Targeted covalent inhibitors (TCIs) are powerful tools in drug discovery, but the high intrinsic reactivity of conventional warheads often compromises selectivity and increases the off-target liability. Here, we reported nitrodiphenyl-ether compounds as a novel irreversible and released-type covalent warhead with exceptionally low reactivity that potently inhibits coronavirus HCoV-OC43 infection. To identify their molecular targets, we designed a panel of active and inactive alkyne-tagged probes and performed chemical proteomic profiling in human host cells. An integrated approach combining activity- and inactivity-based proteome profiling (AIBPP), competitive ABPP, LC–MS/MS, and fluorescence polarization (FP) assays identified low-density lipoprotein receptor adapter protein 1 (LDLRAP1) as the primary target, modified selectively at C119, thereby disrupting the LDLR–LDLRAP1 interaction. Inhibition of this interaction strongly correlated with antiviral efficacy, confirming LDLRAP1 as the functional target. Collectively, this study establishes LDLRAP1 as an unexploited host antiviral target and expands the repertoire of cysteine-targeted covalent warheads for host-directed therapy.
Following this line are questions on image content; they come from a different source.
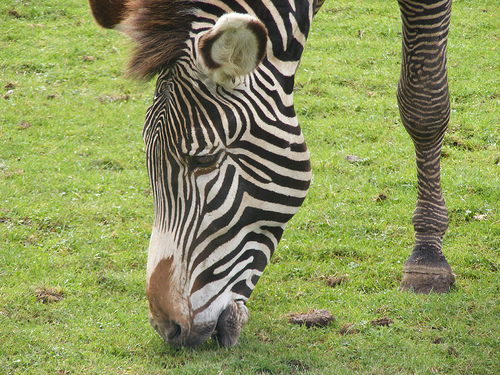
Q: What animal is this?
A: Zebra.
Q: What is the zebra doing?
A: Grazing.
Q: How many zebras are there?
A: One.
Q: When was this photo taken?
A: During the day.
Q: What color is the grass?
A: Green.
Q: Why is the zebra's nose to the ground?
A: Eat grass.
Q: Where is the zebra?
A: Outside in a field.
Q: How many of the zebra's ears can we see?
A: Two.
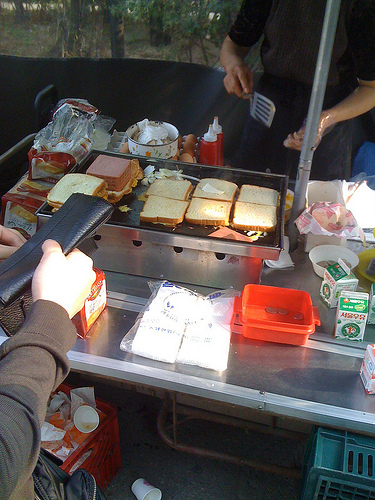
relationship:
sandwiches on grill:
[48, 153, 143, 207] [33, 146, 291, 295]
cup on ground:
[132, 478, 163, 499] [115, 405, 306, 500]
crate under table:
[300, 426, 374, 500] [1, 141, 374, 444]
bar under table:
[157, 402, 304, 478] [1, 141, 374, 444]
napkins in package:
[182, 328, 230, 361] [118, 277, 241, 374]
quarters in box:
[266, 307, 306, 321] [233, 283, 322, 346]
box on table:
[233, 283, 322, 346] [1, 141, 374, 444]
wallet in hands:
[2, 193, 115, 309] [2, 225, 98, 318]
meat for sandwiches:
[86, 155, 133, 193] [48, 153, 143, 207]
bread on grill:
[138, 194, 189, 226] [33, 146, 291, 295]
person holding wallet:
[1, 224, 98, 499] [2, 193, 115, 309]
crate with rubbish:
[40, 385, 122, 494] [46, 397, 97, 441]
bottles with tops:
[198, 115, 223, 166] [203, 116, 223, 143]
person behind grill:
[219, 0, 374, 180] [33, 146, 291, 295]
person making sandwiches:
[1, 224, 98, 499] [48, 153, 143, 207]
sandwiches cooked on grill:
[48, 153, 143, 207] [33, 146, 291, 295]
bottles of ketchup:
[198, 115, 223, 166] [203, 147, 213, 159]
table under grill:
[1, 141, 374, 444] [33, 146, 291, 295]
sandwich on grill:
[234, 182, 279, 234] [33, 146, 291, 295]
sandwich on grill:
[46, 174, 110, 207] [33, 146, 291, 295]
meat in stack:
[86, 155, 133, 193] [84, 154, 140, 199]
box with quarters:
[233, 283, 322, 346] [266, 307, 306, 321]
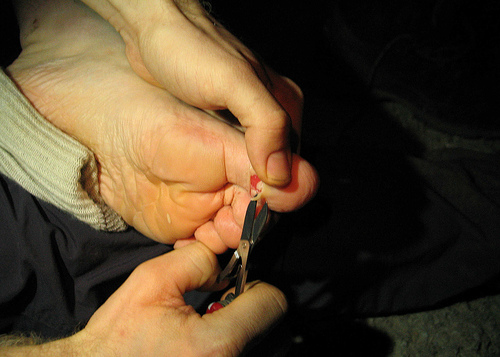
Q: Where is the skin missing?
A: Big toe of left foot.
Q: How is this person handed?
A: Right handed.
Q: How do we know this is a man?
A: Hairy arm.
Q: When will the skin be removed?
A: Now.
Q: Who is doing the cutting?
A: A man.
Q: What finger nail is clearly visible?
A: Left hand thumb.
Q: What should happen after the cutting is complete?
A: Area should be sanitized.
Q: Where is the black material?
A: On the ground.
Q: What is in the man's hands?
A: Scissors.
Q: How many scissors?
A: 1.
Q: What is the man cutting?
A: A toe.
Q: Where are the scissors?
A: His hands.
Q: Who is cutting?
A: A man.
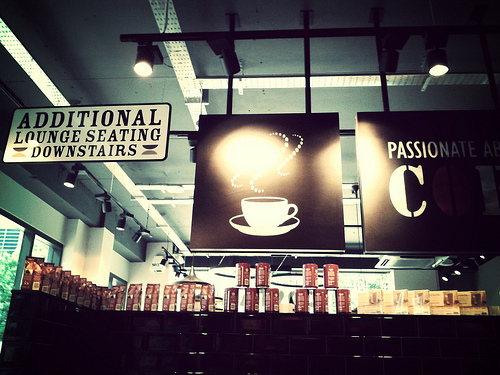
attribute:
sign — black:
[358, 106, 496, 255]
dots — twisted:
[230, 126, 304, 191]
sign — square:
[187, 106, 347, 250]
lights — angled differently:
[93, 189, 145, 250]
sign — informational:
[5, 105, 173, 162]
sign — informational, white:
[0, 99, 175, 168]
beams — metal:
[0, 25, 64, 112]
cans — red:
[226, 265, 358, 315]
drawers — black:
[94, 306, 489, 373]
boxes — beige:
[356, 283, 496, 313]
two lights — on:
[127, 45, 459, 82]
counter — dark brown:
[2, 287, 497, 370]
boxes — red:
[211, 260, 360, 320]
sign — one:
[353, 103, 486, 273]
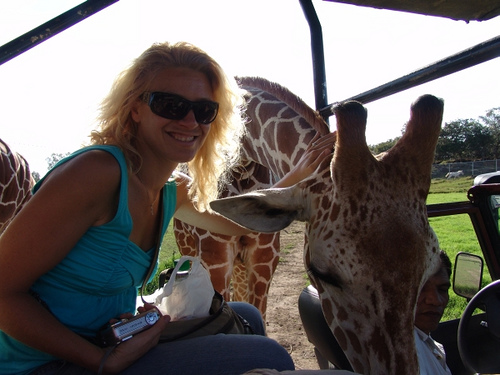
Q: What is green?
A: Grass.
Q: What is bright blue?
A: Woman's shirt.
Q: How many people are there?
A: One.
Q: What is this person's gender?
A: Female.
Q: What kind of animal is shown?
A: Giraffe.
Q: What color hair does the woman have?
A: Blond.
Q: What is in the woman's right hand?
A: A camera.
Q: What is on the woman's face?
A: Sunglasses.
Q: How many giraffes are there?
A: Two.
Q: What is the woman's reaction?
A: Smiling.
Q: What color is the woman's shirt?
A: Teal.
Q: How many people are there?
A: Two.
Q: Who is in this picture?
A: A woman.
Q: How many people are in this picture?
A: One.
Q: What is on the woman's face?
A: Sunglasses.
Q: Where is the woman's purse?
A: Lap.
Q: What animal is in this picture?
A: Giraffe.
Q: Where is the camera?
A: In the woman's hand.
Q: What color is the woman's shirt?
A: Blue.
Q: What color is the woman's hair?
A: Blonde.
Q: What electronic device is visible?
A: Camera.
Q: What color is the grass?
A: Green.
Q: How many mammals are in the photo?
A: Three.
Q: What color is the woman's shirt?
A: Blue.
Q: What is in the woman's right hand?
A: Camera.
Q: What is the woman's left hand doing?
A: Petting a giraffe.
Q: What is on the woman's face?
A: Sunglasses.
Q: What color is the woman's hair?
A: Blonde.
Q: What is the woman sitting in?
A: Car.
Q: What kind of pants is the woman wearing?
A: Blue jeans.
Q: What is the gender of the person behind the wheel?
A: Male.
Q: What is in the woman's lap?
A: Purse and plastic bag.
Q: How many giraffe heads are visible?
A: One.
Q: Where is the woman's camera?
A: On her lap.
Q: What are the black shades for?
A: To protect the woman's eyes from the sun.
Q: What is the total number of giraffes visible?
A: Two.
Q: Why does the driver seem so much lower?
A: The woman's seat is higher.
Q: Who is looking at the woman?
A: The photographer.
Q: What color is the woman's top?
A: Blue.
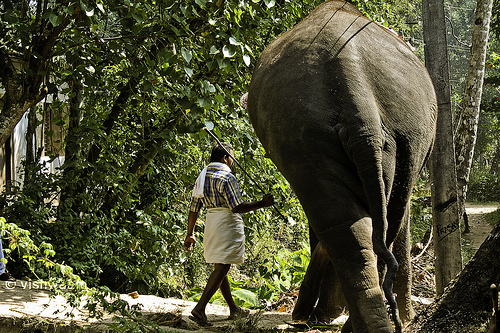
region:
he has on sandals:
[183, 278, 286, 330]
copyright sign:
[4, 273, 19, 299]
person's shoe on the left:
[0, 259, 18, 284]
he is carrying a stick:
[136, 88, 331, 229]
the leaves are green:
[121, 29, 225, 111]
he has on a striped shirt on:
[167, 155, 277, 236]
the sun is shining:
[264, 248, 343, 328]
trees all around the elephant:
[415, 120, 482, 217]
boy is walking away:
[171, 147, 276, 245]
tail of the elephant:
[322, 110, 430, 267]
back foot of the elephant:
[316, 232, 406, 330]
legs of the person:
[182, 250, 257, 323]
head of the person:
[203, 127, 239, 173]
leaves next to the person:
[70, 191, 176, 264]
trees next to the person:
[51, 87, 198, 217]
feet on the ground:
[187, 285, 262, 331]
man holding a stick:
[130, 140, 275, 330]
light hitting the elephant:
[305, 15, 362, 70]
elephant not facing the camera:
[254, 3, 455, 256]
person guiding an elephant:
[188, 11, 443, 332]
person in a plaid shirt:
[187, 132, 257, 332]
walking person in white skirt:
[186, 138, 251, 325]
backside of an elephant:
[255, 3, 438, 330]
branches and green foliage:
[74, 7, 181, 268]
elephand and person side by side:
[183, 4, 440, 331]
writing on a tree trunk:
[425, 188, 467, 255]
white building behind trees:
[2, 38, 120, 233]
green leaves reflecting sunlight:
[212, 31, 261, 74]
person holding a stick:
[193, 125, 287, 327]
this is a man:
[181, 144, 266, 288]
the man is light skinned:
[245, 198, 272, 214]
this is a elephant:
[276, 23, 446, 247]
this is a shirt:
[208, 173, 231, 193]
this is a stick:
[204, 132, 248, 171]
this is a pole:
[408, 8, 460, 139]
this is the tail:
[356, 155, 406, 231]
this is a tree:
[58, 53, 153, 224]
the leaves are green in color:
[71, 51, 95, 73]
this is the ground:
[27, 298, 92, 329]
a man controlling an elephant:
[61, 0, 488, 330]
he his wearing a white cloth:
[156, 152, 303, 331]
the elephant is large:
[239, 10, 429, 330]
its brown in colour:
[251, 0, 456, 327]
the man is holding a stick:
[127, 84, 291, 300]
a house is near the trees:
[5, 60, 73, 177]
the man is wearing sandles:
[168, 116, 334, 331]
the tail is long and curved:
[363, 113, 437, 331]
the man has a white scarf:
[160, 123, 263, 238]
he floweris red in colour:
[72, 239, 185, 308]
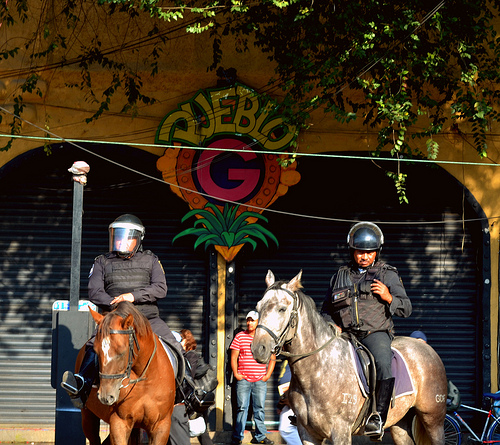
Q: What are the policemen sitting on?
A: Horses.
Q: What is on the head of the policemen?
A: Helmets.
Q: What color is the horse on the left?
A: Reddish brown.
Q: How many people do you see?
A: 5.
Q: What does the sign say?
A: Pueblo g.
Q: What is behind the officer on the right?
A: A bicycle.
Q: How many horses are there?
A: Two.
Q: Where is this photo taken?
A: Outside of a building.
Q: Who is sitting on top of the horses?
A: Policemen.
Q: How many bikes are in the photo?
A: One.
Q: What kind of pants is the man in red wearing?
A: Jeans.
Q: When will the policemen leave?
A: After they have finished securing the area.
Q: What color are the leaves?
A: Green.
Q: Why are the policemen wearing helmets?
A: For the protection of their heads.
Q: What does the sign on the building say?
A: PUEBLO.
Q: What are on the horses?
A: Police.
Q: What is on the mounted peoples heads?
A: Helmets.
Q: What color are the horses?
A: Brown.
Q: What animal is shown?
A: Horses.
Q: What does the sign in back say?
A: Pueblo G.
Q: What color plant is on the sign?
A: Green.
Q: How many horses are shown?
A: Two.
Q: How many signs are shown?
A: 1.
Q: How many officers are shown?
A: Two.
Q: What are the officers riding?
A: Horses.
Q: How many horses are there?
A: Two.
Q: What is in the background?
A: A building.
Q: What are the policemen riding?
A: Horses.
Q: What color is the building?
A: Yellow.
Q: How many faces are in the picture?
A: Five (including the horses).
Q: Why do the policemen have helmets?
A: To protect them from getting hurt.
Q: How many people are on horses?
A: Two.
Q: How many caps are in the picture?
A: Three.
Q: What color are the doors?
A: Black.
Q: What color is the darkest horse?
A: Red.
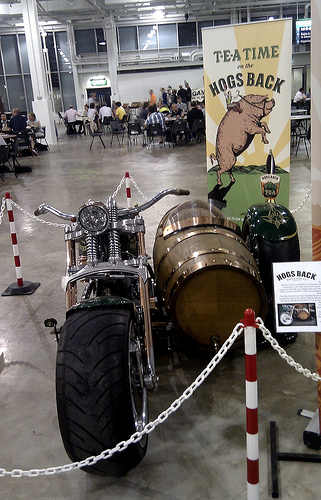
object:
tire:
[55, 309, 150, 478]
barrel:
[154, 197, 268, 352]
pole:
[242, 305, 261, 499]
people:
[99, 102, 115, 136]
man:
[224, 85, 243, 113]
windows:
[59, 70, 77, 111]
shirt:
[116, 105, 126, 120]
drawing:
[209, 88, 277, 189]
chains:
[87, 456, 97, 466]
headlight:
[78, 202, 110, 232]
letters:
[213, 49, 221, 63]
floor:
[55, 145, 164, 174]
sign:
[271, 258, 320, 335]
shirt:
[151, 93, 157, 105]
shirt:
[145, 112, 166, 132]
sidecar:
[153, 193, 264, 353]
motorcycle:
[34, 188, 189, 482]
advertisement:
[202, 19, 293, 172]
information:
[276, 270, 321, 327]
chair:
[144, 122, 165, 149]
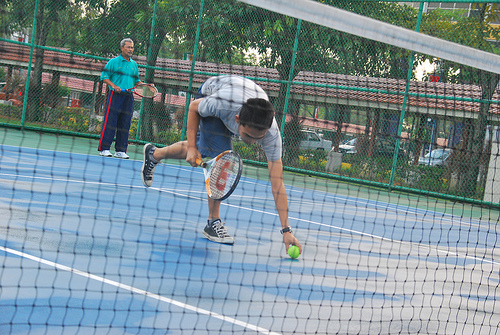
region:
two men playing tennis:
[91, 26, 317, 268]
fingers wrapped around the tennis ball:
[281, 238, 303, 258]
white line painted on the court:
[4, 243, 275, 334]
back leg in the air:
[135, 135, 161, 184]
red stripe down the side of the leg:
[97, 88, 110, 149]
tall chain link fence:
[1, 3, 499, 198]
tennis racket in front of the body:
[107, 77, 164, 102]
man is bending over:
[118, 60, 323, 265]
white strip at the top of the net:
[241, 0, 497, 75]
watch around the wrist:
[277, 223, 294, 235]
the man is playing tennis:
[103, 85, 460, 284]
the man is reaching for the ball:
[248, 200, 331, 300]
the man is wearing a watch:
[267, 206, 329, 266]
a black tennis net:
[192, 229, 267, 285]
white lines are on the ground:
[55, 240, 115, 307]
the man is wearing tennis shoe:
[197, 215, 274, 265]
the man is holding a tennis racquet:
[132, 125, 469, 315]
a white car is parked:
[268, 106, 338, 173]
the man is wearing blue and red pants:
[96, 93, 254, 205]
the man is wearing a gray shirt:
[192, 80, 332, 162]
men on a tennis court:
[79, 14, 411, 311]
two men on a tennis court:
[32, 11, 325, 325]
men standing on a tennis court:
[57, 16, 425, 328]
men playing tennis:
[89, 23, 376, 315]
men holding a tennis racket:
[82, 13, 318, 243]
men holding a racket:
[98, 30, 339, 219]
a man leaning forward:
[147, 45, 343, 265]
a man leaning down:
[97, 91, 307, 251]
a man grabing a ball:
[198, 115, 411, 333]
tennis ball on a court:
[271, 244, 316, 266]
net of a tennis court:
[369, 20, 489, 317]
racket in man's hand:
[195, 144, 246, 208]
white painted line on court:
[33, 248, 149, 308]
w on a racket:
[209, 160, 236, 188]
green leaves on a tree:
[211, 5, 321, 54]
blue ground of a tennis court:
[21, 158, 139, 248]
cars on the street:
[298, 121, 411, 168]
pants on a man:
[98, 85, 134, 153]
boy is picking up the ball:
[171, 48, 333, 278]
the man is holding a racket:
[90, 25, 164, 145]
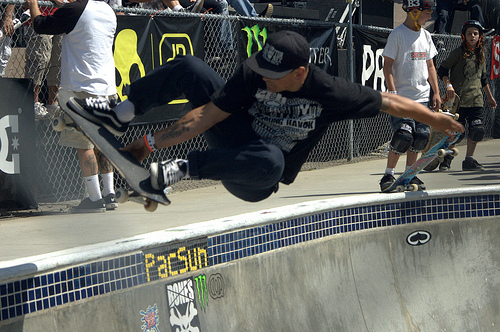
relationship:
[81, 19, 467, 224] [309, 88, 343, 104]
man wearing black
Shifting the PPARγ conformational ensemble toward a transcriptionally repressive state improves covalent inhibitor efficacy

Liudmyla Arifova, Brian S MacTavish, Zane Laughlin, Mithun Nag, Karadi Giridhar, Jinsai Shang, Min-Hsuan Li, Xiaoyu Yu, Di Zhu, Theodore M Kamenecka, Douglas J Kojetin,

eLife 2025 14:RP106697

https://doi.org/10.7554/eLife.106697.2

The nuclear receptor peroxisome proliferator-activated receptor gamma (PPARγ) regulates transcription in response to ligand binding at an orthosteric pocket within the ligand-binding domain (LBD). We previously showed that two covalent ligands, T0070907 and GW9662—extensively used as PPARγ inhibitors to assess off-target activity—weaken but do not completely block ligand binding via an allosteric mechanism associated with pharmacological inverse agonism (Shang et al., 2024). These covalent inhibitors shift the LBD towards a repressive conformation, where the activation function-2 (AF-2) helix 12 occupies the orthosteric pocket, competing with orthosteric ligand binding. Here, we provide additional support for this allosteric mechanism using two covalent inverse agonists, SR33065 and SR36708, which better stabilize the repressive LBD conformation and are more effective inhibitors of—but also do not completely inhibit—ligand cobinding. Furthermore, we show that ligand cobinding can occur with a previously reported PPARγ dual-site covalent inhibitor, SR16832, which appears to weaken ligand binding through a direct mechanism independent of the allosteric mechanism. These findings underscore the complex nature of the PPARγ LBD conformational ensemble and highlight the need to develop alternative methods for designing more effective covalent inhibitors.